> Aufgabenziel: Schreib den Abschnitt des Interviews von „Senta Berger sei“ bis „Ja, und wie.“ noch einmal ab und tausche dabei „Elektrizität“ gegen „Strom“.

> Übungstext:
Und dann haben Sie Böll kennengelernt?
Ja, als er zur Premierenparty kam, war das so eine besondere Begegnung. Wir gaben uns die Hand und: Batsch – das war wie bei meinem Vater. Als Schlöndorff dann die Verfilmung der Katharina Blum plante, sagte Böll, er denke für die Hauptrolle an eine bestimmte junge Schauspielerin. So habe ich die Geschichte gehört, aber sicherlich hat Schlöndorff auch andere Darstellerinnen in Erwägung gezogen.
Und die Sache mit der Schönheit?
Senta Berger sei ihm zu schön gewesen? Naja, ich war auch jung, aber immer ein bisschen schlampig. Senta Berger ist dagegen schon immer sehr gepflegt und selbstbewusst in ihrem Aussehen gewesen.
Sie hat bestimmt auch immer schon Ohrringe getragen.
Bestimmt. Als der Anruf wegen der Rolle damals kam, lebte ich in Italien ohne Elektrizität und wusch meine Wäsche am Fluss. Vielleicht passte ich deshalb besser in das Bild, das man von der Rolle hatte.
Katharina Blum wird im Laufe der Handlung ziemlich wütend, obwohl ihr das zunächst niemand zutraut. Sind Sie auch jemand, der wütend werden kann?
Ja, und wie.
Was passiert dann?
Ich könnte jemanden totschlagen, richtig draufhauen, wie verrückt. (
Zadek war auch bekannt dafür, sehr wütend werden zu können.
Zadek war laut und leise. Aber als er älter wurde, hat ihn mehr das Leisere interessiert – um dann wieder laut werden zu können. Heute ist ja eher alles laut.
Ist das eine Entwicklung beim Theater, die auch Frauenrollen betrifft?
Ich habe da noch nie so richtig drüber nachgedacht, aber wo Sie gerade fragen, ich würde sagen: nein. Zadek zum Beispiel hätte nie gewollt, dass man nur naiv ist.
Sondern?
Der wollte, dass man alles ist. Ich kam von einem Theater aus der Provinz, wo die Rollen viel stereotyper waren – wie wahrscheinlich heute noch: die jugendliche Naive, die jugendliche Raffinierte, die Alte, der Alte, der jugendliche Held. Aber damals in Castrop-Rauxel habe ich bei Zadek viel mehr ausprobieren können. Hans Dieter Schwarze hat mich zum Beispiel als Dirne in Sartre besetzt, weil er gemerkt hat, dass ich auch andere Sachen spielen kann. Im
Hat Sie das nicht geärgert?
Nein, warum? Ich mag es ja, mal dieses, mal jenes auszuprobieren. Deswegen habe ich ja auch Hamlet gespielt.

> Extrahierte Datensätze:

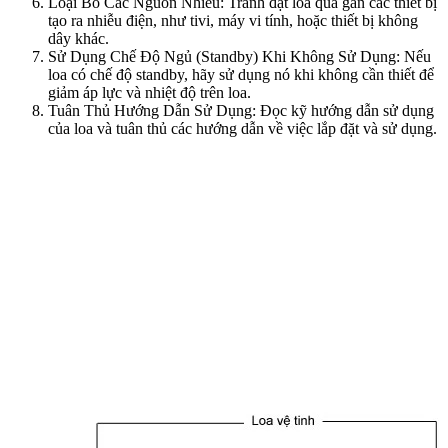
Loại Bỏ Các Nguồn Nhiễu: Tránh đặt loa quá gần các thiết bị
tạo ra nhiễu điện, như tivi, máy vi tính, hoặc thiết bị không
dây khác.
Sử Dụng Chế Độ Ngủ (Standby) Khi Không Sử Dụng: Nếu
loa có chế độ standby, hãy sử dụng nó khi không cần thiết để
giảm áp lực và nhiệt độ trên loa.
Tuân Thủ Hướng Dẫn Sử Dụng: Đọc kỹ hướng dẫn sử dụng
của loa và tuân thủ các hướng dẫn về việc lắp đặt và sử dụng.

> Ergebnis:
Senta Berger sei ihm zu schön gewesen? Naja, ich war auch jung, aber immer ein bisschen schlampig. Senta Berger ist dagegen schon immer sehr gepflegt und selbstbewusst in ihrem Aussehen gewesen.
Sie hat bestimmt auch immer schon Ohrringe getragen.
Bestimmt. Als der Anruf wegen der Rolle damals kam, lebte ich in Italien ohne Strom und wusch meine Wäsche am Fluss. Vielleicht passte ich deshalb besser in das Bild, das man von der Rolle hatte.
Katharina Blum wird im Laufe der Handlung ziemlich wütend, obwohl ihr das zunächst niemand zutraut. Sind Sie auch jemand, der wütend werden kann?
Ja, und wie.